| What you have to do |
Every line from the start of the records below to the line containing "mais en fait" should be retyped exactly, that line included, and no others.

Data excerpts
——
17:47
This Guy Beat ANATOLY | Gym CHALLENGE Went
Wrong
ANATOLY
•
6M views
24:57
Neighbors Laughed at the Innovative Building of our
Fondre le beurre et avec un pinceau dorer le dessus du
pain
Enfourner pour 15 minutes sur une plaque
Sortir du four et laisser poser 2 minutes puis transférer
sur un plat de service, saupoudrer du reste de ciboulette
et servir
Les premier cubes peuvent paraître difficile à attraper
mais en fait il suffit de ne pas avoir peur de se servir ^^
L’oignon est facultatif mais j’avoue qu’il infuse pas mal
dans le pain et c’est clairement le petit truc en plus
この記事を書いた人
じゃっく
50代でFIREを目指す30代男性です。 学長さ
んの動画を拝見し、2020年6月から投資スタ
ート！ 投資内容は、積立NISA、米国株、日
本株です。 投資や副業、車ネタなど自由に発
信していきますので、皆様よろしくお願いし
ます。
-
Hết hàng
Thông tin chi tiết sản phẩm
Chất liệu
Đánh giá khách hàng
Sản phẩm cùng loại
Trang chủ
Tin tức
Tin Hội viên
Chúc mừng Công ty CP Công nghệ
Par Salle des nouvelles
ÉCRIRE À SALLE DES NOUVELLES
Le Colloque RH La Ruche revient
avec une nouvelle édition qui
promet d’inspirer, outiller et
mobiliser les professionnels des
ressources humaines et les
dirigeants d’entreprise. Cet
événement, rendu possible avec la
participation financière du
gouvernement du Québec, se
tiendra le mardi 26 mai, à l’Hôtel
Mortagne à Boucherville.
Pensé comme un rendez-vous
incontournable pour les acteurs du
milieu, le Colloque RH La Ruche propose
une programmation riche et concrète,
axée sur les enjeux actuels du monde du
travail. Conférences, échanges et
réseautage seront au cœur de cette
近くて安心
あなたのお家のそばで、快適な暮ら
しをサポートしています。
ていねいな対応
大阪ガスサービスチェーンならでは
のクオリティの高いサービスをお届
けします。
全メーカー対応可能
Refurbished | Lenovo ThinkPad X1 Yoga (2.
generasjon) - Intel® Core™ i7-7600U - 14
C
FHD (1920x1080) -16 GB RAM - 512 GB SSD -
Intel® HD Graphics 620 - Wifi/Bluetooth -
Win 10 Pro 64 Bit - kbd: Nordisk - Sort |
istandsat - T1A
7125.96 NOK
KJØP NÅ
——
| Answer to this task |
17:47
This Guy Beat ANATOLY | Gym CHALLENGE Went
Wrong
ANATOLY
•
6M views
24:57
Neighbors Laughed at the Innovative Building of our
Fondre le beurre et avec un pinceau dorer le dessus du
pain
Enfourner pour 15 minutes sur une plaque
Sortir du four et laisser poser 2 minutes puis transférer
sur un plat de service, saupoudrer du reste de ciboulette
et servir
Les premier cubes peuvent paraître difficile à attraper
mais en fait il suffit de ne pas avoir peur de se servir ^^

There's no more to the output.